Die Kleinbesetzung unserer Neppendorfer Blaskapelle unter der fachkundigen Leitung von Mathias Hubner bekam auch aus Hermannstadt durch loan Petcu und Christian Popescu Verstärkung. Die Kapelle spielte in folgender Besetzung zum Tanz auf: Kurt Müller (Flügelhorn), Kurt Reisenauer (Flügelhorn), Johann Gärtz (Flügelhorn), Hans Reisenauer (Trompete), Andreas Beer (Tenorhorn), Christian Popescu (Bariton), Mathias Hubner (Klarinette), Kurt Reisenauer (Klarinette), Josef Liebhart (Posaune), loan Petcu (Posaune), Jens Podolski (Tuba) und Martin Stefan (Schlagzeug). Jens Podolski ist ein waschechter Berliner und fühlte sich pudelwohl in unserer Mitte. Kurt Reisenauer (Panga-Brimes) führte gekonnt durch das Abendprogramm und bereicherte mit seinen Einlagen diesen unvergesslichen Abend. Er warb seitens der HOG für neue Mitglieder. Die Mitgliederzahl ist im letzten Jahr stark angestiegen, trotzdem seien immer noch viele Landsleute zurückhaltend. Die Walzer, Polka oder Tangos, die zu Gehör gebracht wurden, erinnerten uns an die Zeit, als wir noch alle in der Heimat weilten. Schnell wurde auch das Tanzbein geschwungen und die Stimmung war auf dem Höhepunkt. Das älteste anwesende Ehepaar war Mathias Beer (85 Jahre) und Katharina Beer (83 Jahre) von Hausnummer 854. Zu den älteren Teilnehmern zählten auch Altpfarrer Heinz Galter (85 Jahre), Michael Gierlich (82 Jahre), Georg Bleier (81 Jahre) und Elisabeth Rosenauer (81 Jahre). Auch altgediente Musikanten waren beim Heimattreffen dabei: Michael Schwachhofer (Hausnummer 46) spielte 34 Jahre das Tenorhorn, Josef Schnell (Nr. 448) blies 32 Jahre die Klarinette in der Kapelle und Michael Gierlich (Nr. 482) war 35 Jahre mit seinem Tenorhorn aktiver Bläser. Ein beeindruckender Moment war der Soloauftritt von Hanna Müller, der 12-jährigen Tochter des 1. Flügelhornisten Kurt Müller, die gekonnt sang und stürmischen Beifall erntete. Sie ist in einem musikalischen Wettbewerb mit über 500 Teilnehmern unter den besten zwölf gelandet. Eine großartige Stimme!

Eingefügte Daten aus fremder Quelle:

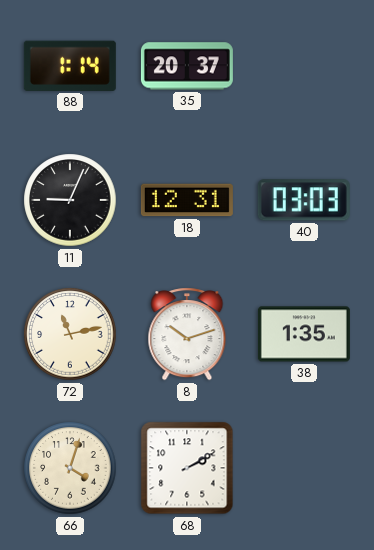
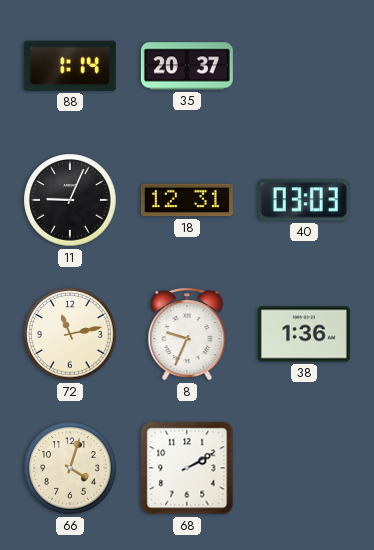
8: 10:12 -> 9:34
38: 1:35 -> 1:36
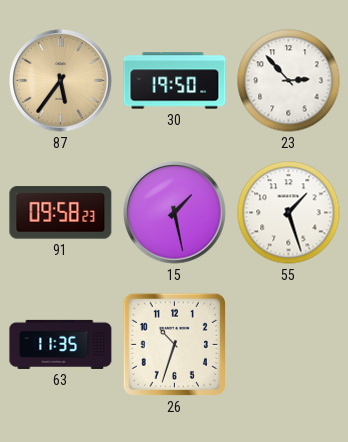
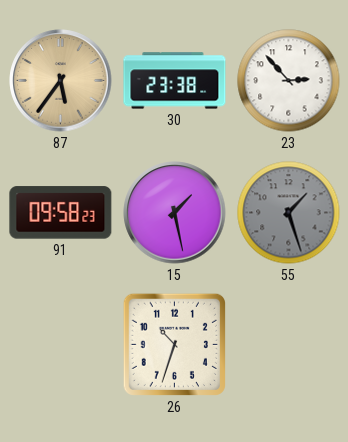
30: 19:50 -> 23:38
55 dial: white -> grey
63: 11:35 -> none
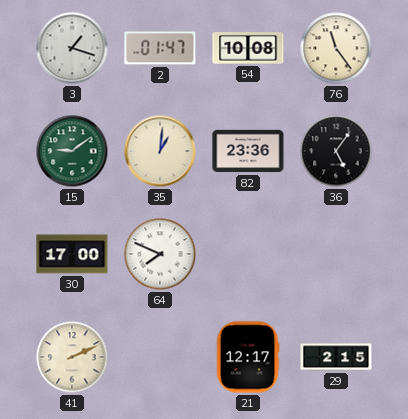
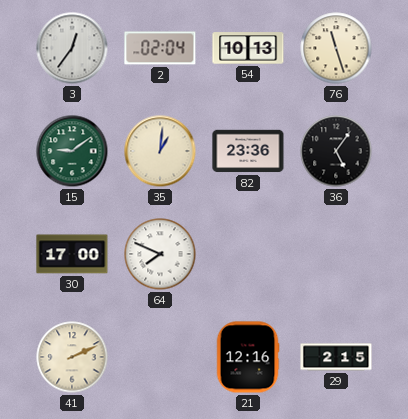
3: 1:18 -> 12:36
2: 01:47 -> 02:04
54: 10:08 -> 10:13
76: 11:24 -> 11:27
21: 12:17 -> 12:16
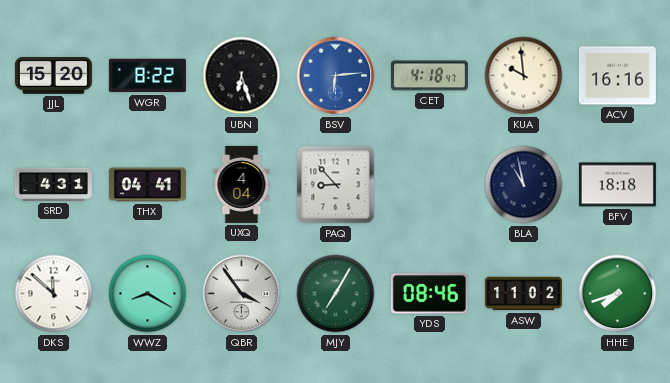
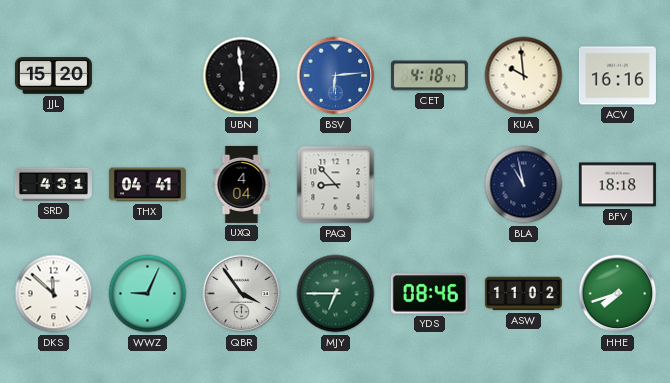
WGR: 8:22 -> none
UBN: 6:27 -> 5:59
WWZ: 8:20 -> 9:04
MJY: 7:05 -> 6:45
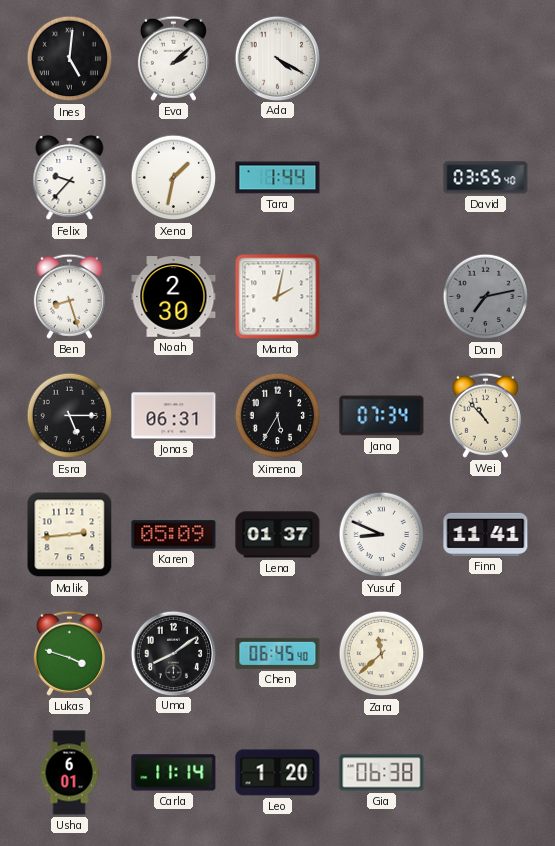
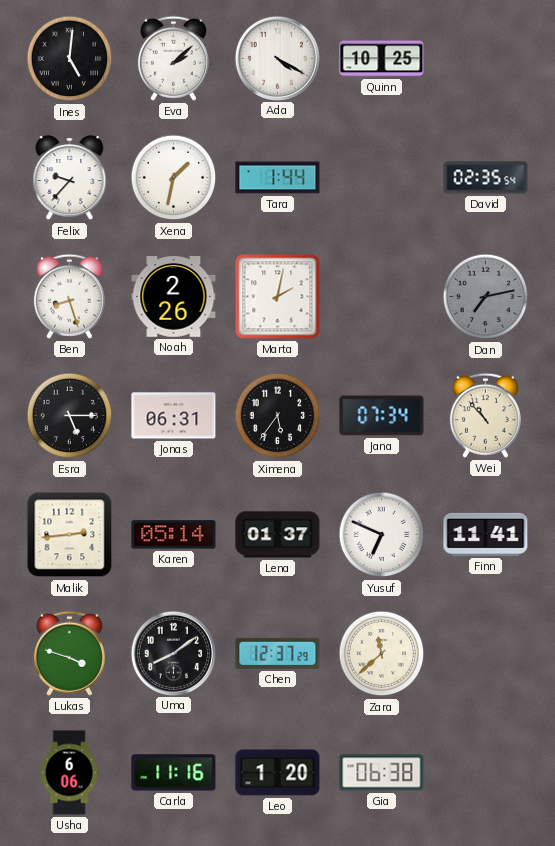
Quinn: none -> 10:25
David: 03:55 -> 02:35
Noah: 2:30 -> 2:26
Ximena: 5:35 -> 5:36
Karen: 05:09 -> 05:14
Yusuf: 8:49 -> 6:49
Chen: 06:45 -> 12:37
Usha: 6:01 -> 6:06
Carla: 11:14 -> 11:16
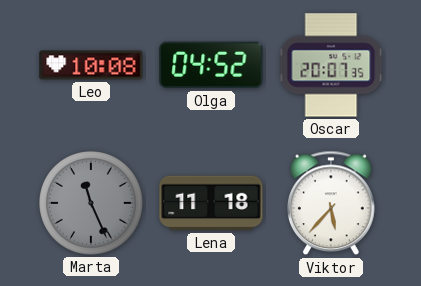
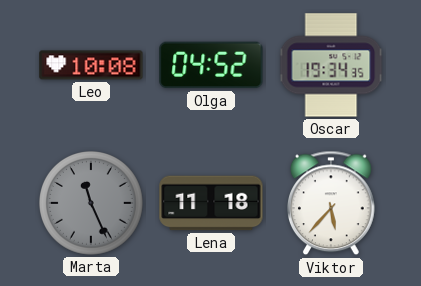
Oscar: 20:07 -> 19:34
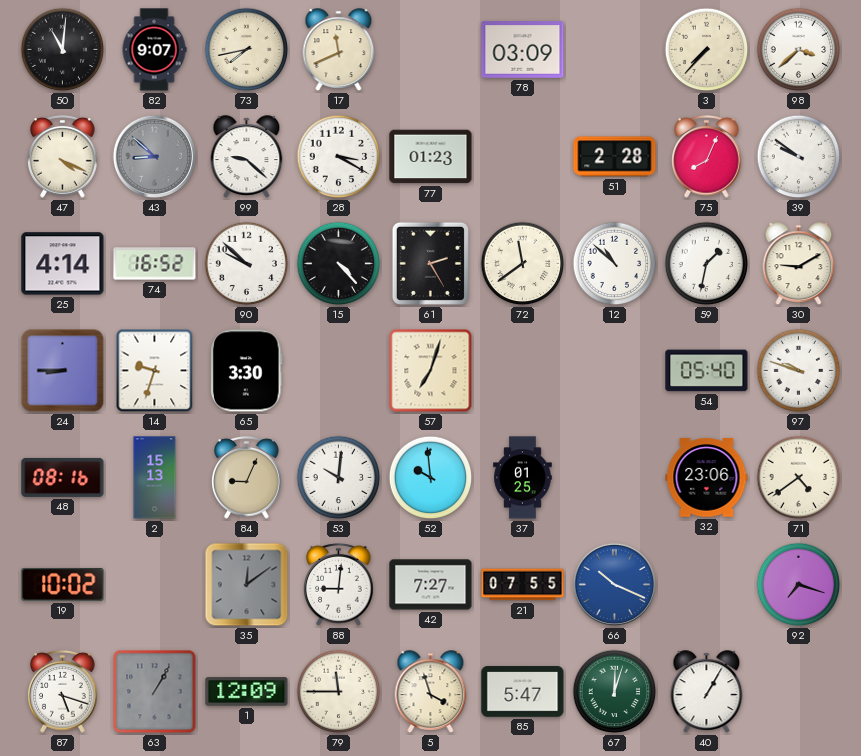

Altpfarrer Heinz Galter und Pfarrer Dietrich Galter mit Kurator Josef Beer und Kirchenvater Michael Rastel, die einen Kranz am Heldendenkmal zum Gedenken an die gefallenen der beiden Weltkriege niederlegen.
Dann wurde der gesellige Teil im Saal fortgesetzt, wo die Kapelle erneut mit ihren Gesangssolisten Kurt Müller, Kurt Reisenauer und Mathias Hubner zum Tanz aufspielte. Man war in Hochstimmung und setzte die Unterhaltung bis in die späten Abendstunden fort. Am Montag fuhr man mit Pferdegespannen in „die Wiesen“, wo Sepp Schnell für unsere Landsleute grillte und am Abend ein riesiges Lagerfeuer aufflackern ließ.
Andacht auf dem Neppendorfer Friedhof.
Dienstag wurde zum Ausklang des Heimattreffens ein Ausflug in das Thorenburger Salinen-Museum veranstaltet, an dem sich 35 Personen beteiligten. Einen herzlichen Dank den Organisatoren dieses gelungenen und lehrreichen Unternehmens. Danke, Renate Köber! Danke, Josef Beer! Danke dem Pfarrerehepaar Sunhild und Dietrich Galter. Abschließend sei erwähnt, dass dieses 7. Heimattreffen ein Volltreffer war. Wir danken dem Presbyterium unserer Heimatkirche und ganz besonders Renate Köber für den guten Ablauf. Wir freuen uns auf das nächste Treffen im Herbst 2012 in Denkendorf.